4.6. Inverse Correlation Between Guilt, Pride and MCI Index
This last criterion was achieved. Pride and guilt had an inverse correlation with the EMCI (27). Table 5 demonstrates that the EMCI has a negative correlation with the guilt-EMCSI and a positive correlation with the pride-EMCSI. Furthermore, guilt-EMCSI and pride-EMCSI did not correlate; however, a negative value was found between them, which confirmed the antagonistic relationship between them.
5. Discussion
The present research showed that moral judgment has an emotional basis (10, 25), it extended the few studies on pride (29) and, an opposed relationship was empirically observed between pride and guilt (35). Additionally, guilt strongly and inversely correlates with the EMCI. The EMCI explicitly shows the inseparable emotive and cognitive relationship through two specific emotions, including guilt and pride.

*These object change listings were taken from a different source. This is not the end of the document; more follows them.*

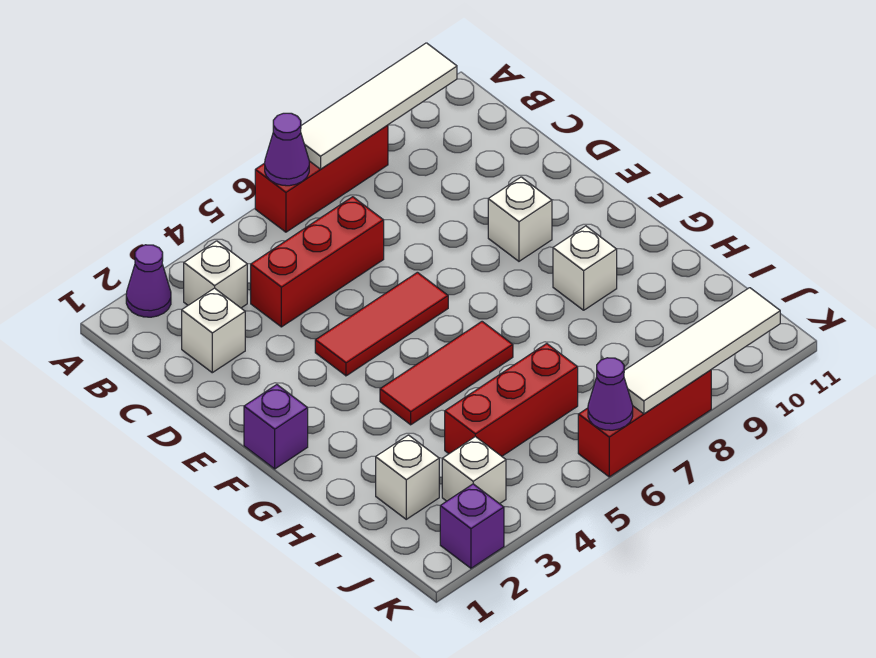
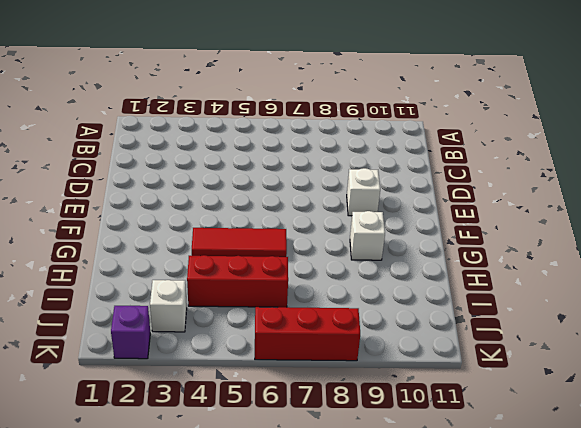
none -> purple cone A2 level 1
none -> red brick A6:A8 level 1
none -> white brick B3 level 1

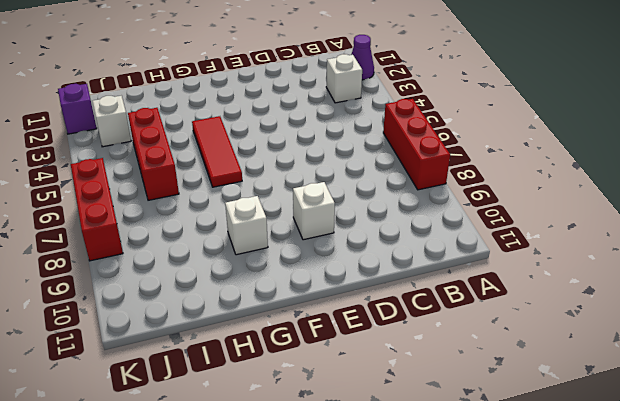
none -> white brick C2 level 1
none -> red brick C4:C6 level 1
none -> red tile E4:E6 level 1

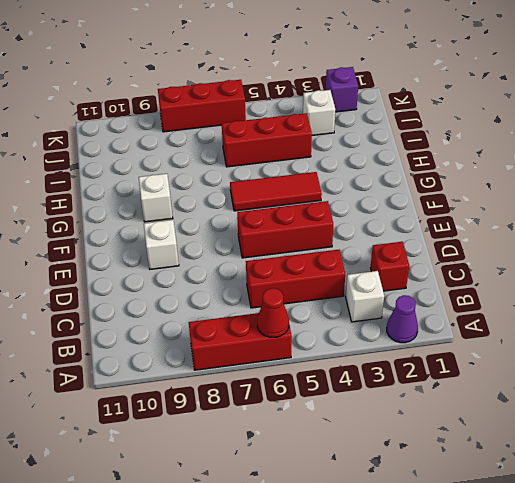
red cone A6 level 2 -> purple cone A6 level 2
red brick C2 level 1 -> white brick C2 level 1
red brick E4:E6 level 1 -> red tile E4:E6 level 1
none -> purple brick F1 level 1
none -> white brick I2 level 1
none -> white tile A7:A10 level 2

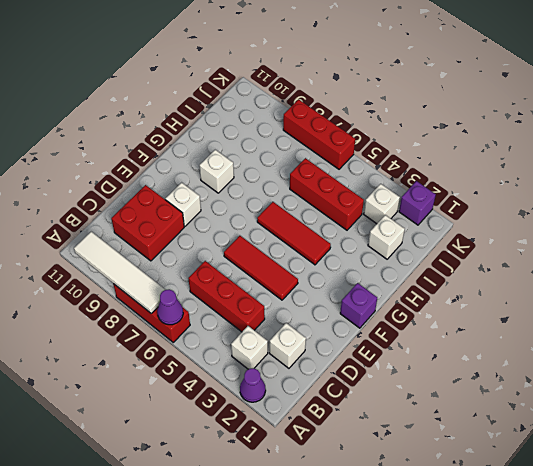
red brick C9:D10 level 1 -> none
none -> purple cone K6 level 2
none -> white tile K7:K10 level 2

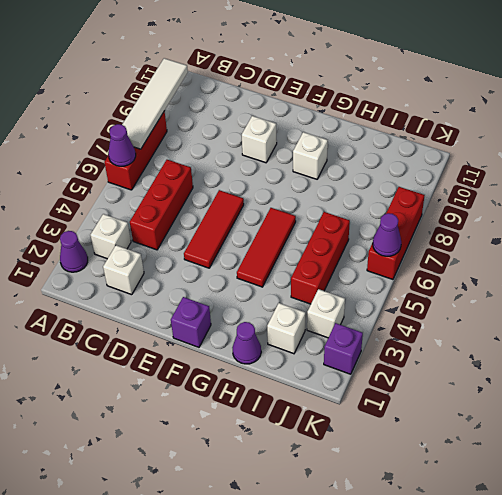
purple cone H1 level 1 -> none
none -> white tile K7:K10 level 2

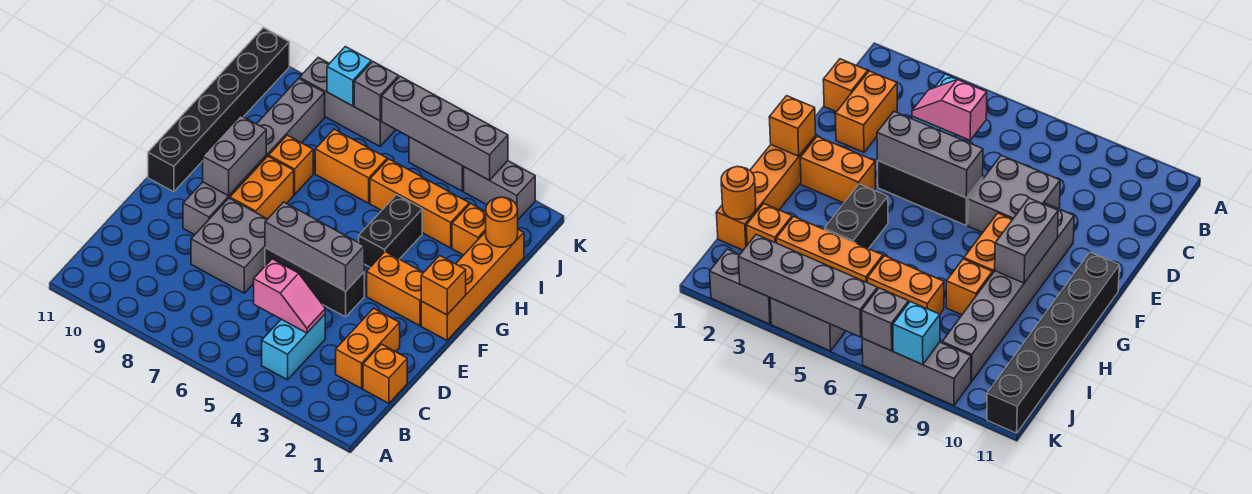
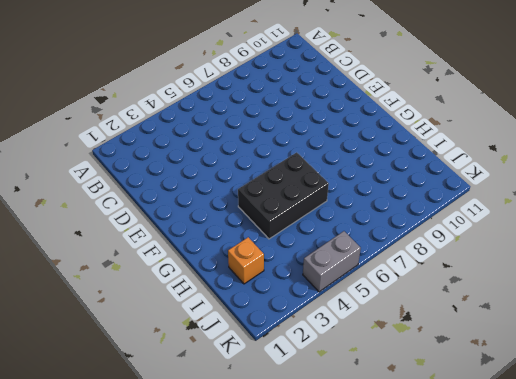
black brick G4:H6 level 1 -> black brick G4:H4 level 1
none -> cyan brick B4:C4 level 1
none -> orange brick C1 level 1
none -> orange brick C2:D2 level 1

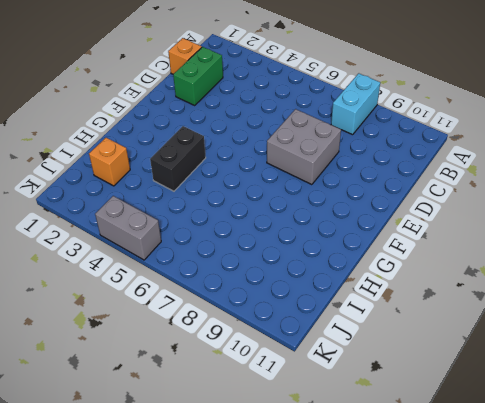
cyan brick A8:B8 level 1 -> cyan brick B4:C4 level 1
green brick C2:D2 level 1 -> orange brick C2:D2 level 1
none -> black brick E4:E6 level 1
none -> grey brick E9:J9 level 1
none -> orange brick F1:I1 level 1

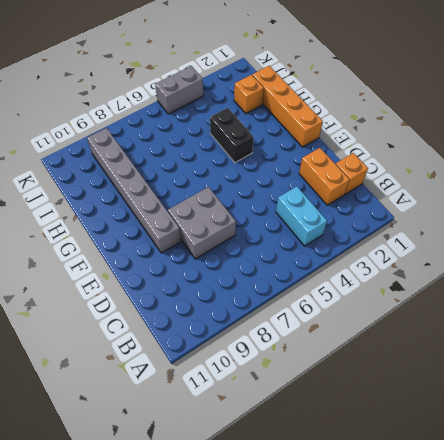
none -> black brick E4:E6 level 1
none -> orange brick F2:F3 level 1
none -> orange brick F8:G8 level 1

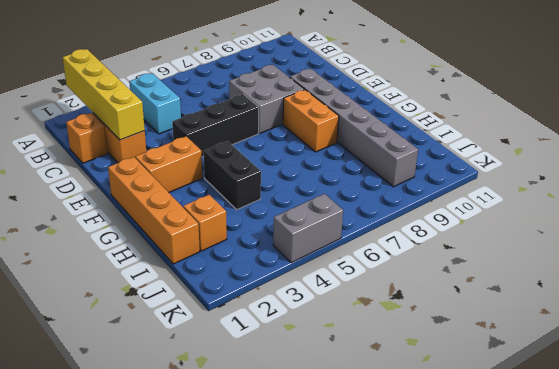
yellow brick A2:D2 level 2 -> none
none -> black brick F11:K11 level 1
none -> orange brick H8 level 1
none -> orange brick I3:I5 level 1

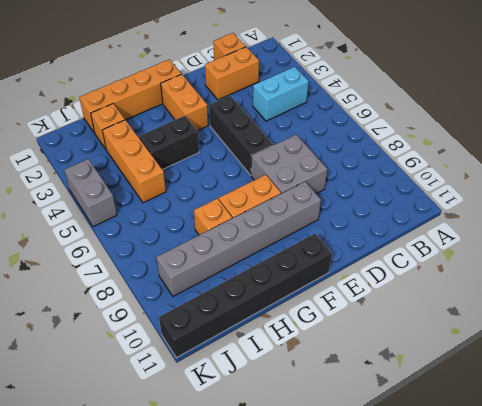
none -> orange brick I6:I7 level 1
none -> grey brick K2:K3 level 1
none -> grey brick K7:K9 level 1

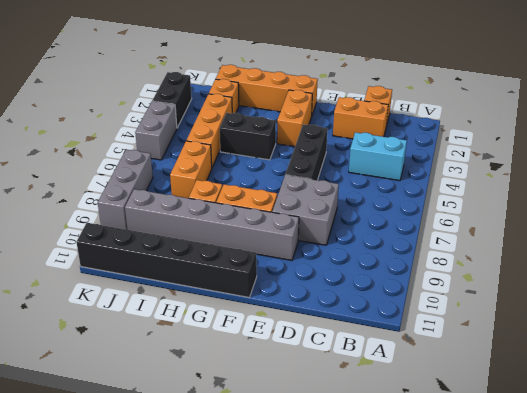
black brick K2:K3 level 1 -> grey brick K2:K3 level 1
none -> pink slope C4:C5 level 2 top 5
none -> grey brick E4:E6 level 2
none -> orange brick F1 level 2

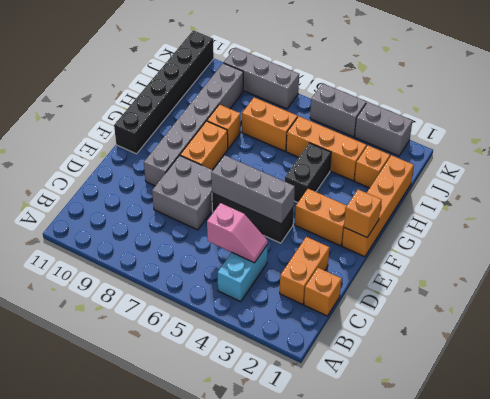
none -> grey brick F9:G9 level 2
none -> orange round brick I1 level 2
none -> grey brick K3:K6 level 2

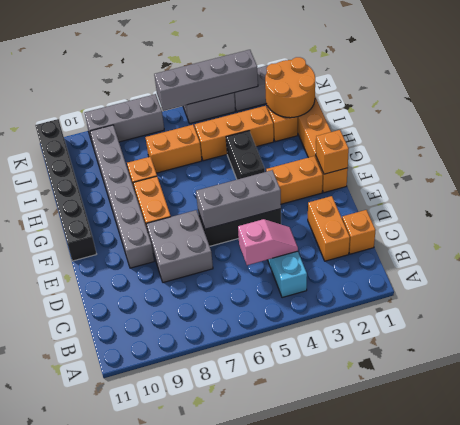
orange round brick I1:J2 level 2 -> orange round brick I1 level 2
none -> grey brick F9:G9 level 2
none -> grey brick K7 level 2
none -> cyan brick K8 level 2

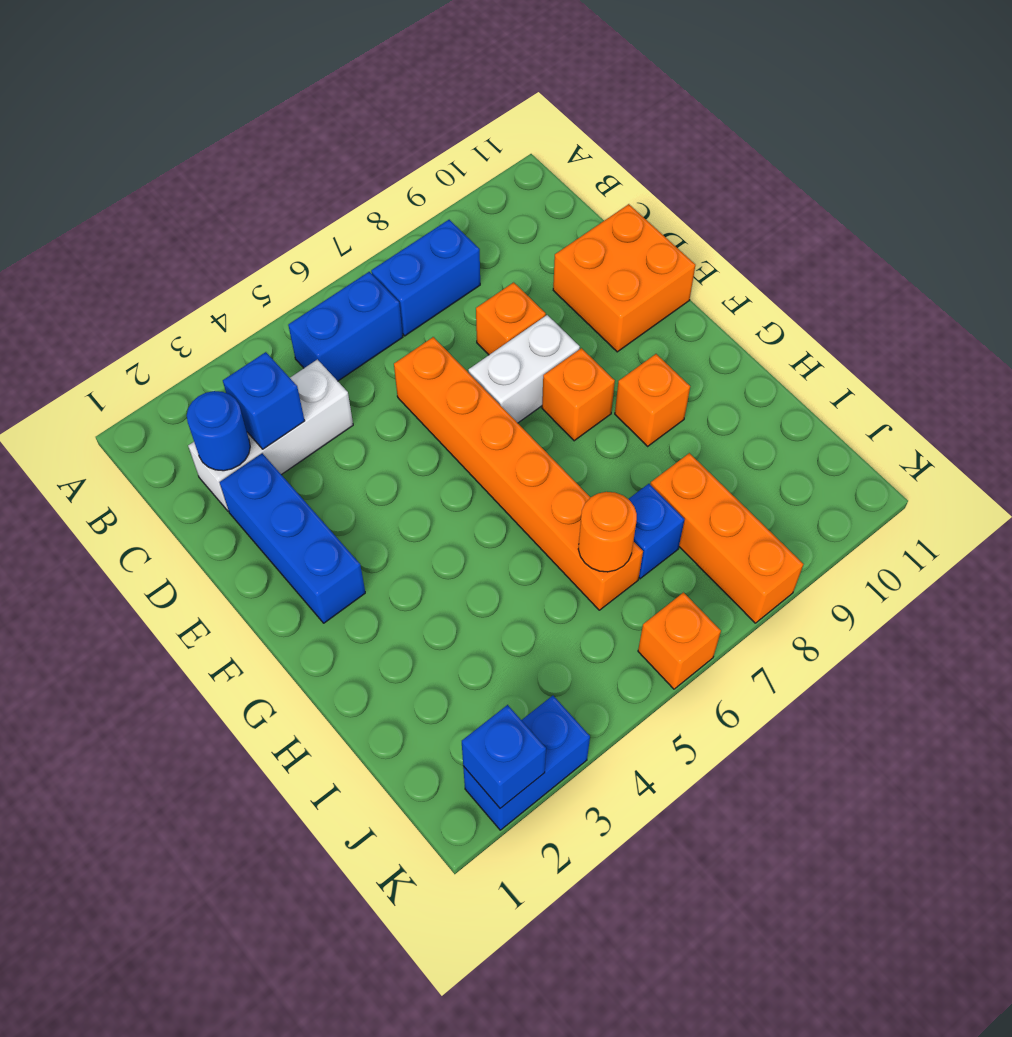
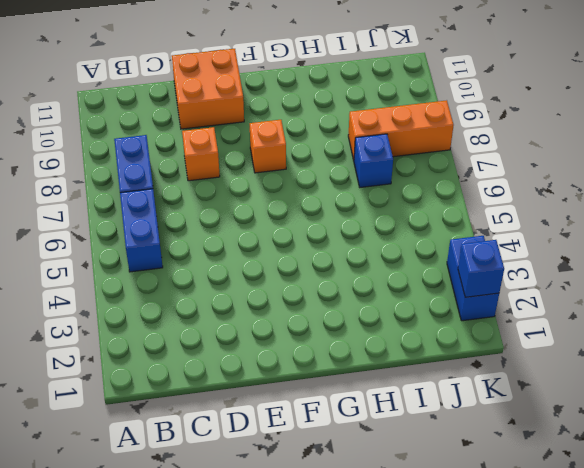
none -> white brick C2:C4 level 1
none -> blue brick D2:F2 level 1
none -> orange brick D6:I6 level 1

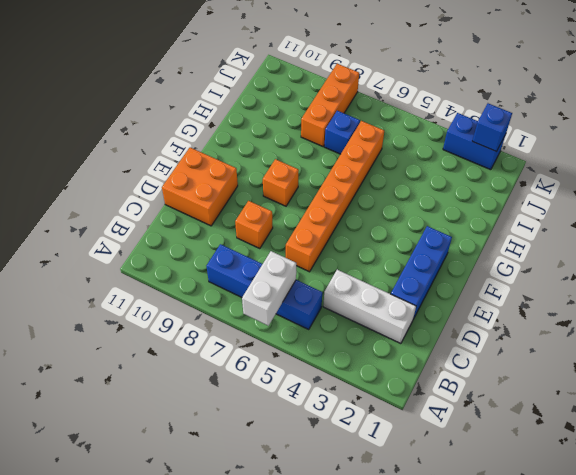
white brick A6:B6 level 2 -> white brick E7:E8 level 1
none -> orange brick G9 level 1
none -> orange brick K6 level 1
none -> blue round brick C2 level 2

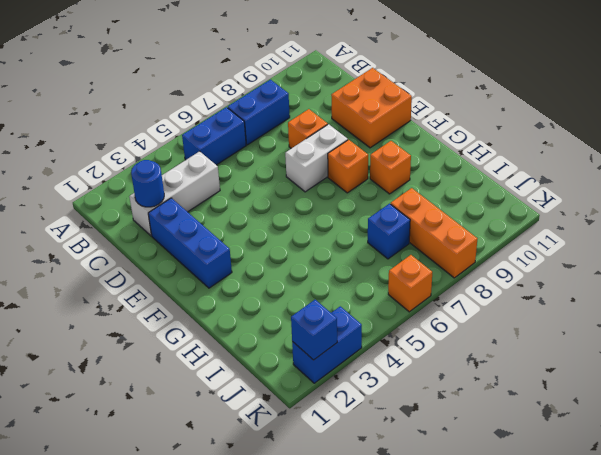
none -> orange brick D6:I6 level 1
none -> blue brick C3 level 2
none -> orange round brick I6 level 2

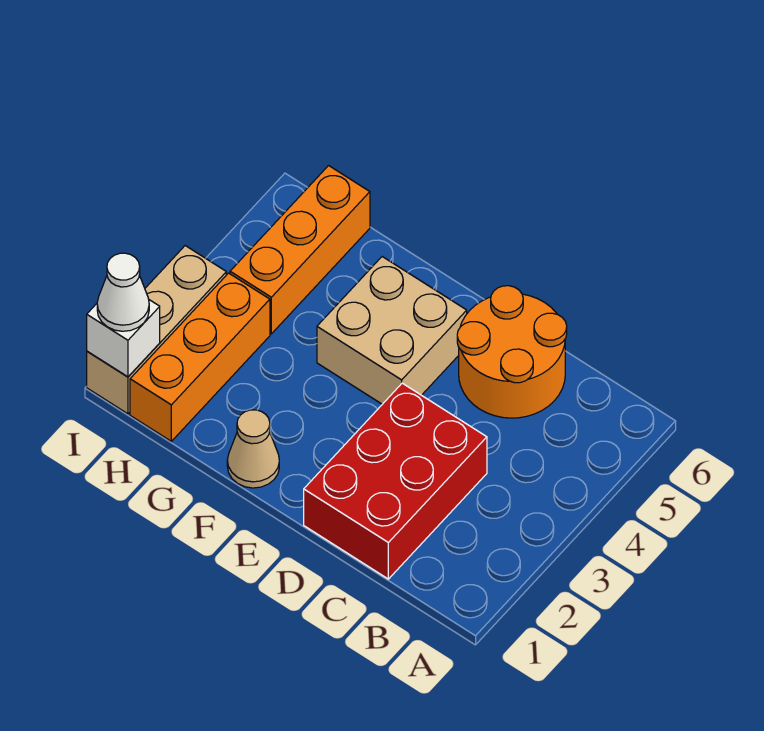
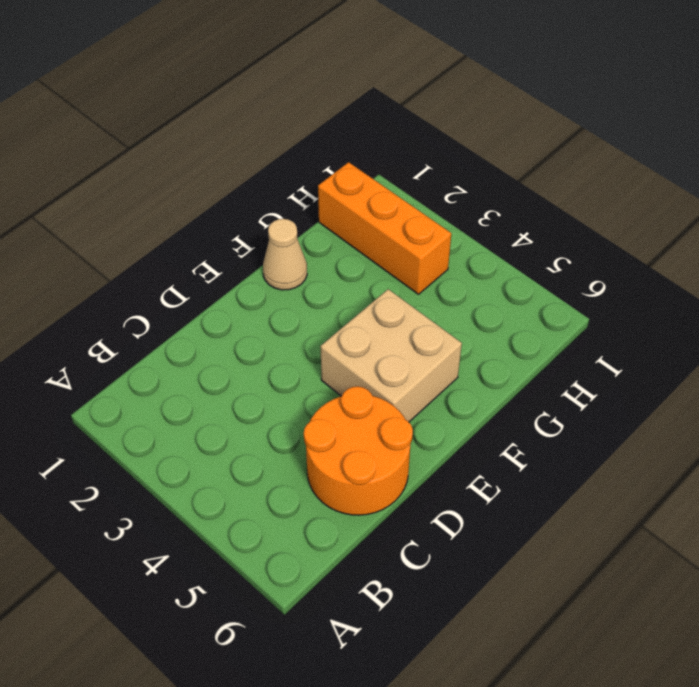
none -> red brick C1:D3 level 1
none -> orange brick H4:H6 level 1

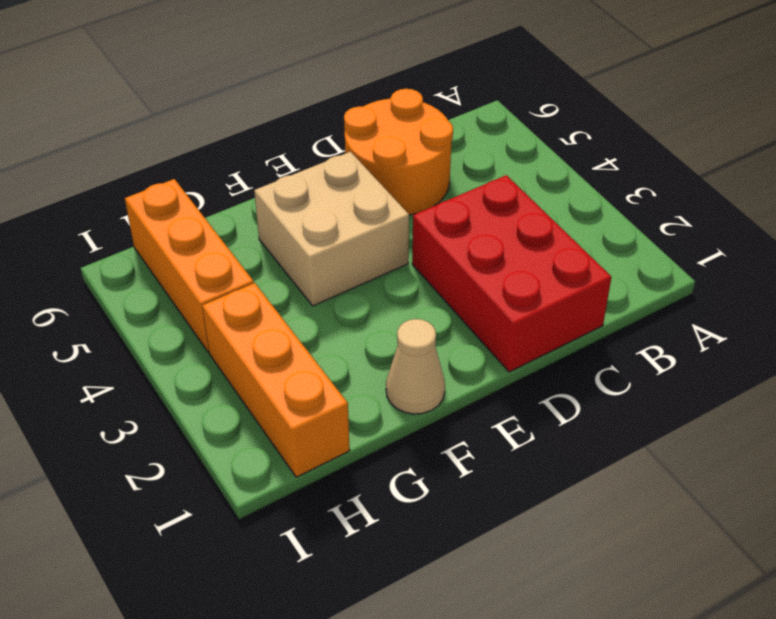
none -> tan brick I1:I3 level 1
none -> white brick I1 level 2

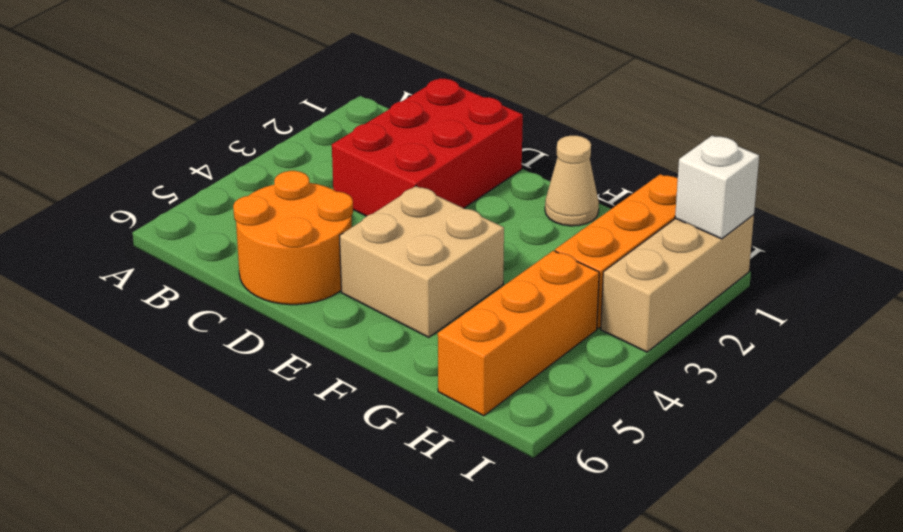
none -> white cone I1 level 3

The EMCI reinforces the dual theoretical precept of moral judgment (4, 34) and the pride is directly related to this competence. An applicable derivation of the findings is that the EMCI, the guilt-EMCSI and pride- EMCSI can be useful to unveil people who feel and reason ethically and, help to diagnose and prevent the moral anguish caused by the frustrated desire of wanting to do the right thing, which have terrible effects on health (36). Although more validation research is required. The present results suggest that the sub-indexes can be used to evaluate workers who commonly carry out assessments at a low morality level, as few studies have examined the way by which emotions affect organizational ethics.
The shown sub-indexes and index help to the idea that solid professional ethics has a positive relationship with the organizational practice and job satisfaction. In addition, it supports the diagnosis of people’s moral reasoning (37). Moral behaviors are positively related to well-being, while inversely, immoral behaviors are negatively related to mental disorder (38). Pride and guilt in moral judgment suggest that other emotions such as shame and indignation and, further learnings such as maximization and avoidance, self-conscious and non-self-conscious may do so as well (12, 39).
Most of the participants were male in the south-east of Mexico. This limits the generalizability of the results to populations in Mexico. More studies are needed, particularly in high school students, women and, employees.
5.1. Conclusions
A new way that values the emotive moral judgment was introduced. The theoretical and empirical validity of the EMT, its EMCI index, EMCSI-Guilt and EMCSI-pride sub-indexes were shown. Also, we showed that guilt and pride motivated moral judgment. Likewise, the guilt was a moral emotion opposed to pride, and pride had a favorable impact on moral judgment.
Finally, the importance of the validation procedure based on theoretical criteria was highlighted as follows: the moral emotion as a motivator, the moral emotional habituation, the descending relationship between the repulsion reaction and the moral stages, the inverse relationship between guilt and pride, and the rewarding moral emotion of success and pride favorably impacts the emotive moral judgment competence.